The events leading to the American War can be considered to have started in the 1820s. Initially, the warning sign of an upcoming sectional disagreement took place in Missouri in 1821, where debates surrounded the state’s admission (Locke & Wright, 2019). The fault lines continued to grow as the conflict grew even more threatening when the westward expansion managed to seize more lands from the Mexican War. The U.S. seemed to shake ever nearer to a full-throated slavery backing (Locke & Wright, 2019). Nonetheless, between the 1840s and 1850s, the evolution and the shaping of the antislavery alliance, the Republican Party, arose to enclose slavery and close it where it existed already (Locke & Wright, 2019).

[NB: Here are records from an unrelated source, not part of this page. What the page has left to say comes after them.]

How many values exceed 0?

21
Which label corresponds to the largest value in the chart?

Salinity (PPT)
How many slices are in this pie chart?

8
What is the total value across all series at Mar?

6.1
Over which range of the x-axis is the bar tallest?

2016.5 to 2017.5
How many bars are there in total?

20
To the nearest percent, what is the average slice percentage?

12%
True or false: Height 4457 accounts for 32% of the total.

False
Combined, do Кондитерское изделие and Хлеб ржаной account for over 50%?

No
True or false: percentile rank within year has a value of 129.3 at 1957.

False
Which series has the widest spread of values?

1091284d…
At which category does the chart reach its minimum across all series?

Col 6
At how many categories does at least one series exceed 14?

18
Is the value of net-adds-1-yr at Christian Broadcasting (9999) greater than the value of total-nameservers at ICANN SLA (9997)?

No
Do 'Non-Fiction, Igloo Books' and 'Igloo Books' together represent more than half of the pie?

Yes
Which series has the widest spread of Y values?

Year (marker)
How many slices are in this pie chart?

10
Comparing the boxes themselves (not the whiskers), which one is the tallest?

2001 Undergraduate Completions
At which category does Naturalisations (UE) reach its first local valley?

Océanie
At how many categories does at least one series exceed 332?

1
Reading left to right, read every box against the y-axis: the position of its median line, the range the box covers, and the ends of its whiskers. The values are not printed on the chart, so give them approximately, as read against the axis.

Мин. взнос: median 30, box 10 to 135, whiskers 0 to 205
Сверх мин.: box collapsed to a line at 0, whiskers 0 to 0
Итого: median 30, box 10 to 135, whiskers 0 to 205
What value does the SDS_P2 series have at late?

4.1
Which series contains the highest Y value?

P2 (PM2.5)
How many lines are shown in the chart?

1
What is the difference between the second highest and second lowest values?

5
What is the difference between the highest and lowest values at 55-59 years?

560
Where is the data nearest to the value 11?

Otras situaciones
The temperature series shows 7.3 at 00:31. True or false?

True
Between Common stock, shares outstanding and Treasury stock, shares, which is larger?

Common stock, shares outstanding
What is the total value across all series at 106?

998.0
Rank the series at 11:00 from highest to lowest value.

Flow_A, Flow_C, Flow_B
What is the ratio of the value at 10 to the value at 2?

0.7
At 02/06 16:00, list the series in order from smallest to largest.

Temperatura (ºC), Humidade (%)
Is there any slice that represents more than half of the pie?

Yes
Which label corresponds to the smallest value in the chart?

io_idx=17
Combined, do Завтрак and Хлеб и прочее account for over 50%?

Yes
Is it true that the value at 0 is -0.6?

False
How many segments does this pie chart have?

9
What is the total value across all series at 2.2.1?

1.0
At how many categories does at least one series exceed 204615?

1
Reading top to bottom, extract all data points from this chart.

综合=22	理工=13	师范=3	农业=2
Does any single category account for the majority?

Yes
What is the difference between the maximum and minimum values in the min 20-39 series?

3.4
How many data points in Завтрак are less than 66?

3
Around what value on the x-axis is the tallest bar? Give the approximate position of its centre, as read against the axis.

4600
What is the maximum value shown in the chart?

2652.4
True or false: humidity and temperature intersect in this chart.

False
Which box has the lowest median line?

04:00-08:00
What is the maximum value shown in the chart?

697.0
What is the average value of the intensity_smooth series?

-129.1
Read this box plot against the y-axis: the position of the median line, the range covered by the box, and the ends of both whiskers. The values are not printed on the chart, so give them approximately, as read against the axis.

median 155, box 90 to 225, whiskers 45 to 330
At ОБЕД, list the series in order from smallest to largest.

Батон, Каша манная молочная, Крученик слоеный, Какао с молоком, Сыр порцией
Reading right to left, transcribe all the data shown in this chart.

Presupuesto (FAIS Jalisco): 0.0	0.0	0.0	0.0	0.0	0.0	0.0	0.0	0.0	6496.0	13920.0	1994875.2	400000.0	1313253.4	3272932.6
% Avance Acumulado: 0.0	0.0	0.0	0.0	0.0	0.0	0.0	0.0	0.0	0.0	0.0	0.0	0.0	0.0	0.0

The fight against slavery by the Northern states became the driving force for the American War.

First, throughout the 1840s and the 8950s, the mainstream of the antislavery motion remained pledged to a nonviolent slavery dedication via efforts considered to foster its ultimate extinction. Second, the original Chesapeake and New England colonies could not tolerate the secession crisis since it worked against their interest, slavery expansion (Locke & Wright, 2019). Therefore, the South decided to gamble on War with the U.S. government. Lastly, the secession raised the possibility of liberation through War, an option well known by the North but hoped would never be necessary (Locke & Wright, 2019). Abraham Lincoln’s election as president affirmed the pledge to keep slavery off, and the legitimacy of the secession was refused by the Lincoln administration and the Northern territories, which led to the gamble of the Southern colonies.

Reference

Locke, J. L., & Wright, B. (2019). The American Yawp: A Massively Collaborative Open U.S. History Textbook, Vol. 2: Since 1877. Stanford University Press.